ARBEITSAUFTRAG 1: Auf welchen Betrag soll sich die Ausgabe für das Echolot laut dem Textauszug ungefähr beschränken?
ARBEITSAUFTRAG 2: Nenne alle Raubfischarten, auf die man sich laut dem Textauszug spezialisieren will.

TEXTAUSZUG:
================
# Echolot für Uferangler?!



## Thorschten (9. Dezember 2010)

Hallo Freunde!
Ich habe mit meinem Kumpel dieses Jahr das Angeln entdeckt... 
Wir haben schon FRÜHER mal mit ner Angel gespielt, aber naja...
Wir waren bisher 3 mal in Holland unterwegs, haben auch direkt unseren ersten Zander und ein paar kleinere Barsche usw gefangen, aber wir sind noch weit davon entfernt sagen zu können, wir können angeln oder haben die Grund ausrüstung zusammen...

Mein Hauptanliegen liegt nun in der Frage des richtigen Echolotes...
Wir wollen uns "irgendwann" auch ein vernünftiges Schlauchboot zulegen, da wir uns aber erstmal die komplette Grundausrüstung nach und nach kaufen müssen, für für ein Boot nicht so viel über... Mein Kollege möchte aber eigentlich unbedingt mit einem Echolot arbeiten...
Könnte uns in dem Bereich jemand aufklären? Ist es überhaupt "möglich" mit einem Echolot vom Ufer aus zu Angeln, vorallem da wir eigentlich im Bereich von 200 Euro bleiben möchten...
Achja... es fehlt wohl noch zu sagen, das wir uns auf Raubfische, also Zander, Hecht, Barsch spezialisieren wollen und hauptsächlich in den Maasseen und an der Maas aktiv sein werden...

Vielen vielen Dank im vorraus!

Mfg Tho


----------



## HD4ever (10. Dezember 2010)
================
BEREITGESTELLTES MATERIAL:
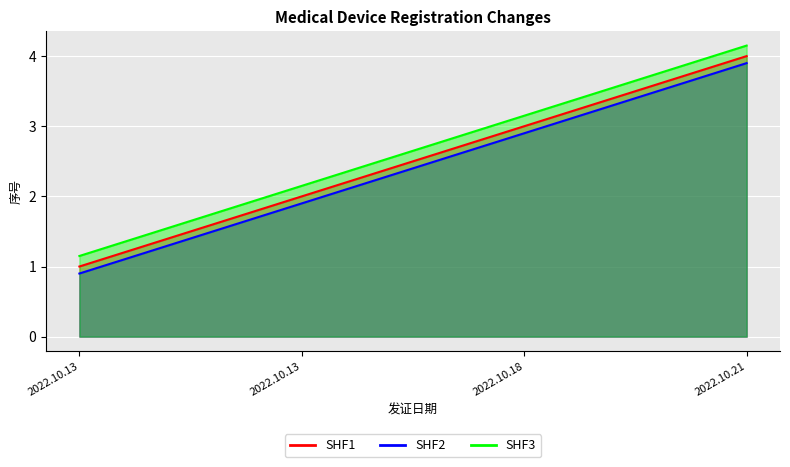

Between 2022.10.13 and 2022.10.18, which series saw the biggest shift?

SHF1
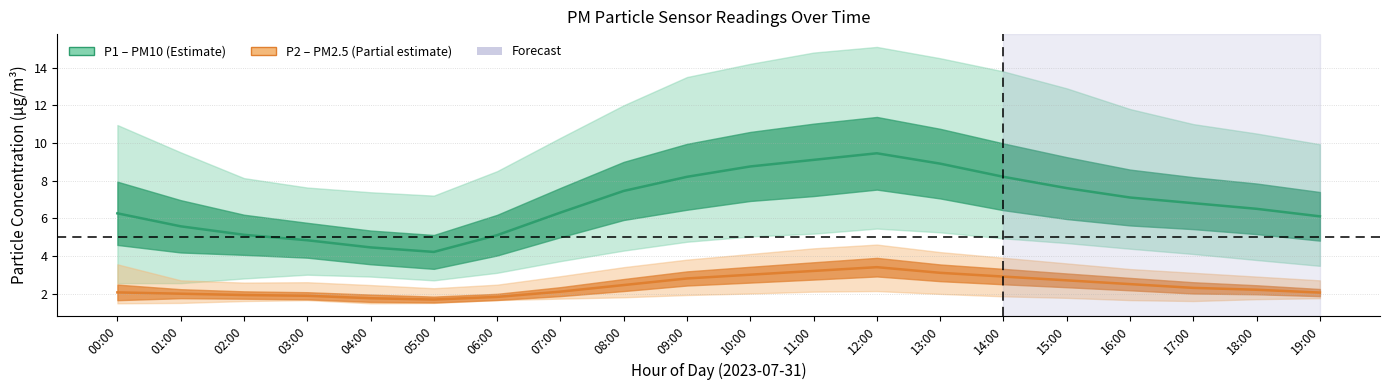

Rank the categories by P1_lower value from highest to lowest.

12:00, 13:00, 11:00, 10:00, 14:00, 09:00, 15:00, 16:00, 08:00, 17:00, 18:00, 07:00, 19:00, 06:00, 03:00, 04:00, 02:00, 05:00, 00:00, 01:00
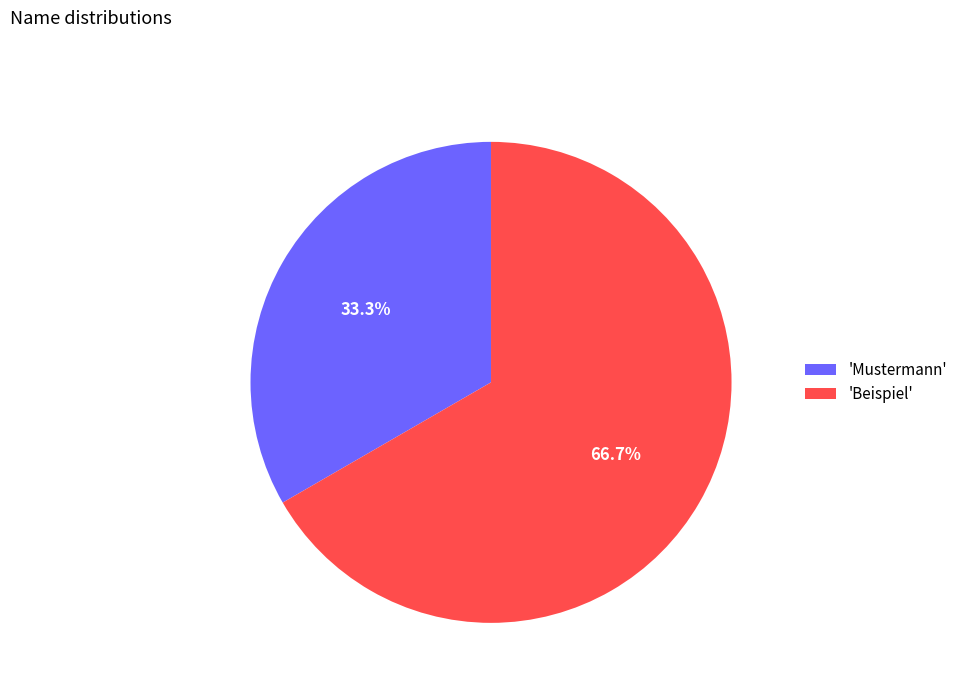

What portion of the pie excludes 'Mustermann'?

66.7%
================
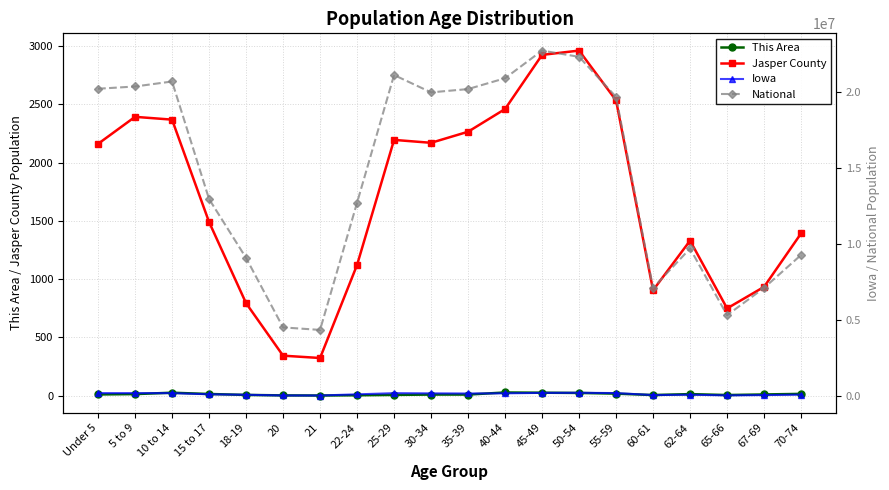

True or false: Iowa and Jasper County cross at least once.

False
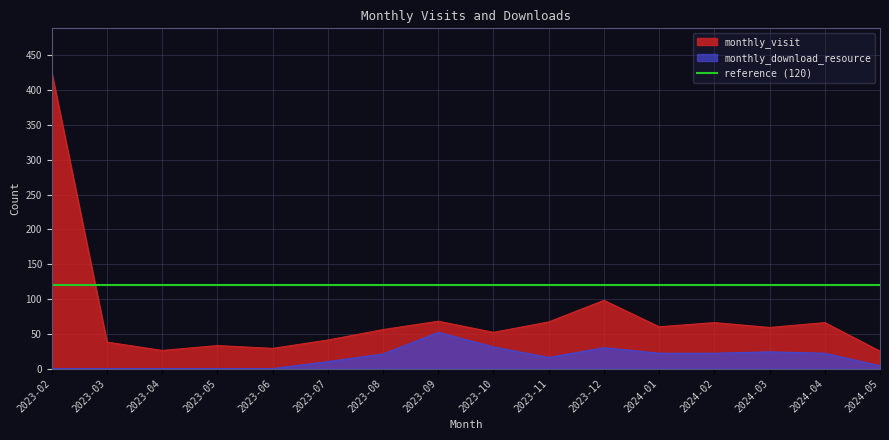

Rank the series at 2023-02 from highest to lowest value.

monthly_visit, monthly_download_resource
================
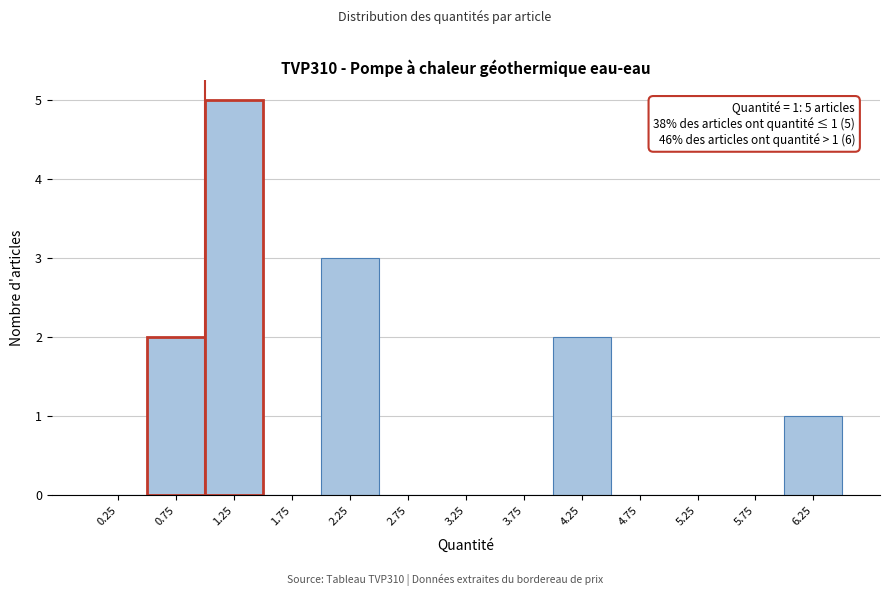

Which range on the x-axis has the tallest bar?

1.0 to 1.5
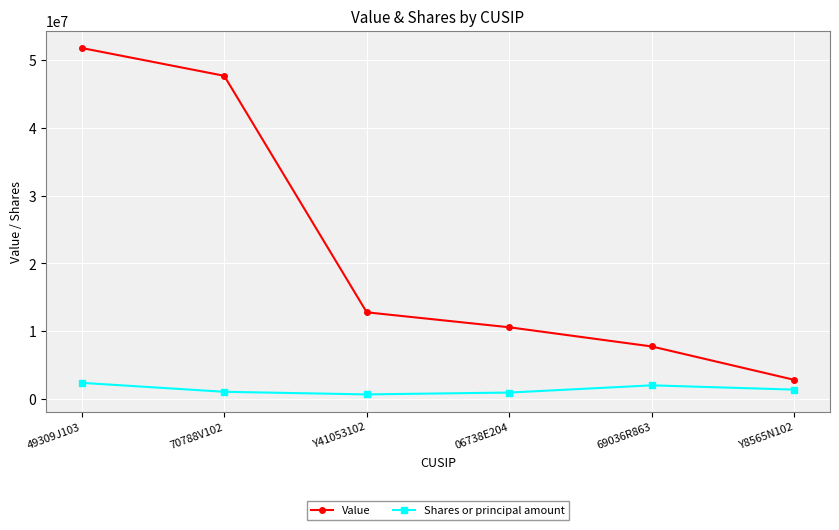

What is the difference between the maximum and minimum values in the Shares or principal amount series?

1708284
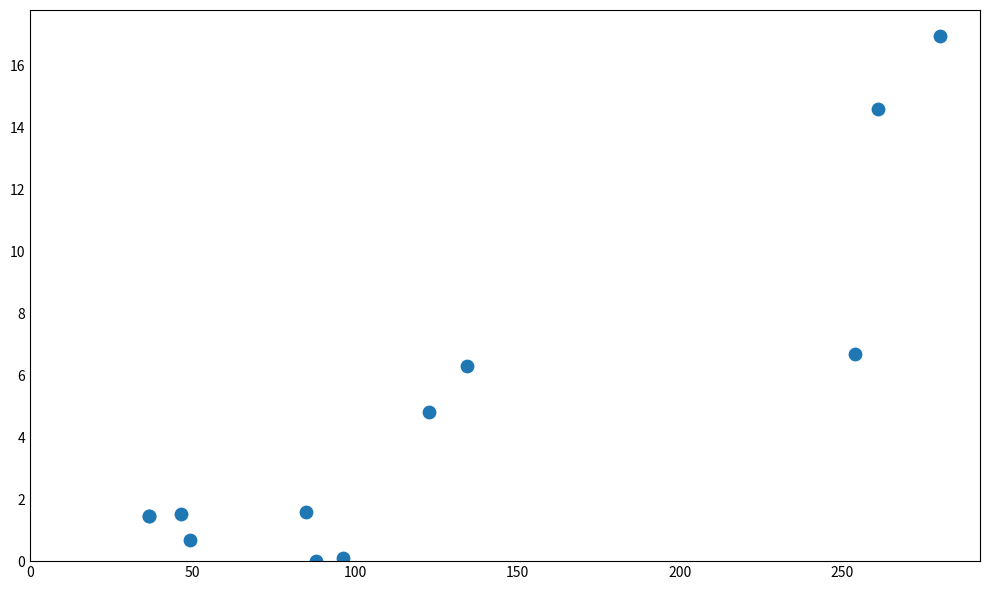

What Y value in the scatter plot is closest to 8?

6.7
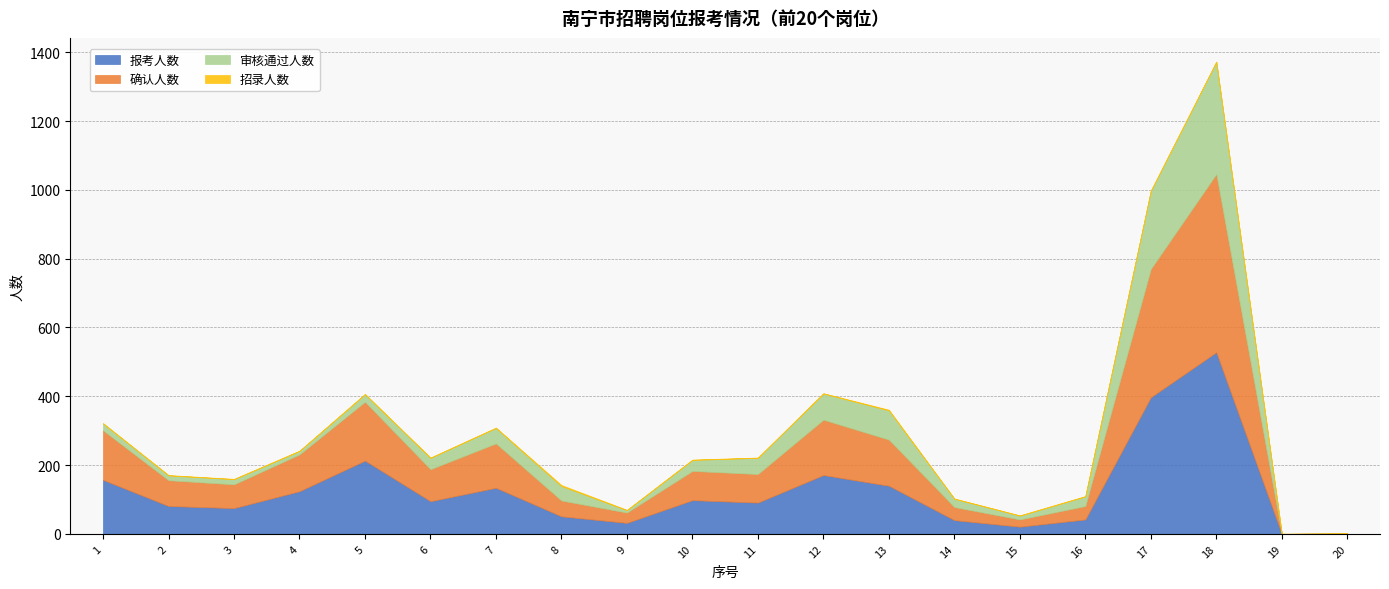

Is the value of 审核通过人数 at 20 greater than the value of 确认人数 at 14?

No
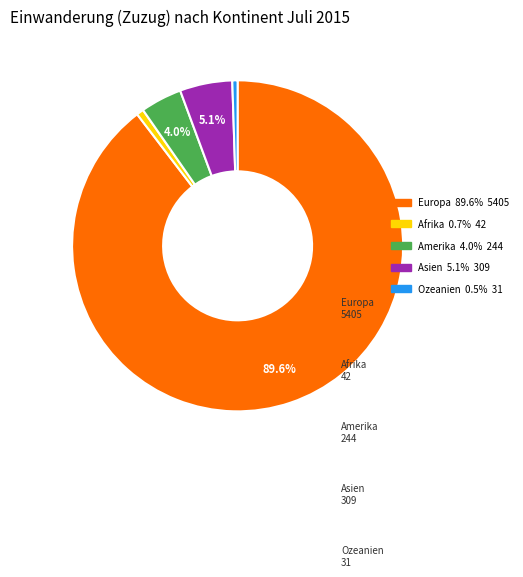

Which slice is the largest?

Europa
================
SCHRIFTLICHE ANTWORT 1: Auf etwa 200 Euro.

SCHRIFTLICHE ANTWORT 2: Zander, Hecht, Barsch